Laut dem Wirtschaftsministerium erhält Deutschland derzeit kein Pipelinegas mehr aus Russland. Alternativrouten nach Deutschland würden seitens Russlands weiterhin nicht bedient. Mit der Verstaatlichung von Rosneft wird der Energiekrieg weiter verschärft. Die Raffinerie PCK in Schwedt bereitet sich nach der Enteignung der Russen auf „kurzfristige Einschränkungen“ der Rohölversorgung über die Druschba-Pipeline vor. Sollten die Russen die Belieferung einstellen, befürchtet die Bundesregierung eine Gefährdung der „bundesweiten Versorgung mit lebenswichtigen Gütern“. In der Folge werden die Preise steigen.

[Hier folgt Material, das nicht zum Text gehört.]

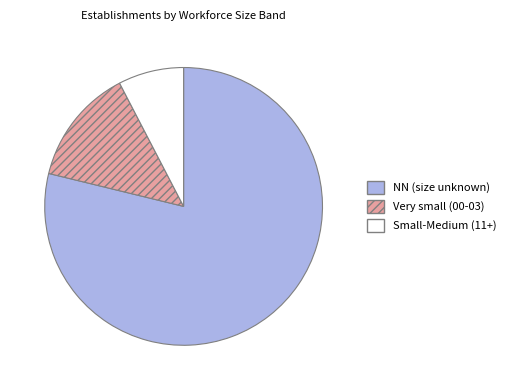

How many segments does this pie chart have?

3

Für viele Familien in Deutschland ist das Leben bald nicht mehr bezahlbar. Sie sind unvorbereitet und machtlos. Auch Helge K. sitzt mit seiner Familie in der Falle. „Wohlstandsverlust“ nennen die Ökonomen das Phänomen. Er sei gerade in Thüringen gewesen, erzählt K. und fragt: „Werden die Leute im Osten im Herbst auf die Straße gehen?“ Die Frage klingt, als hoffe er darauf.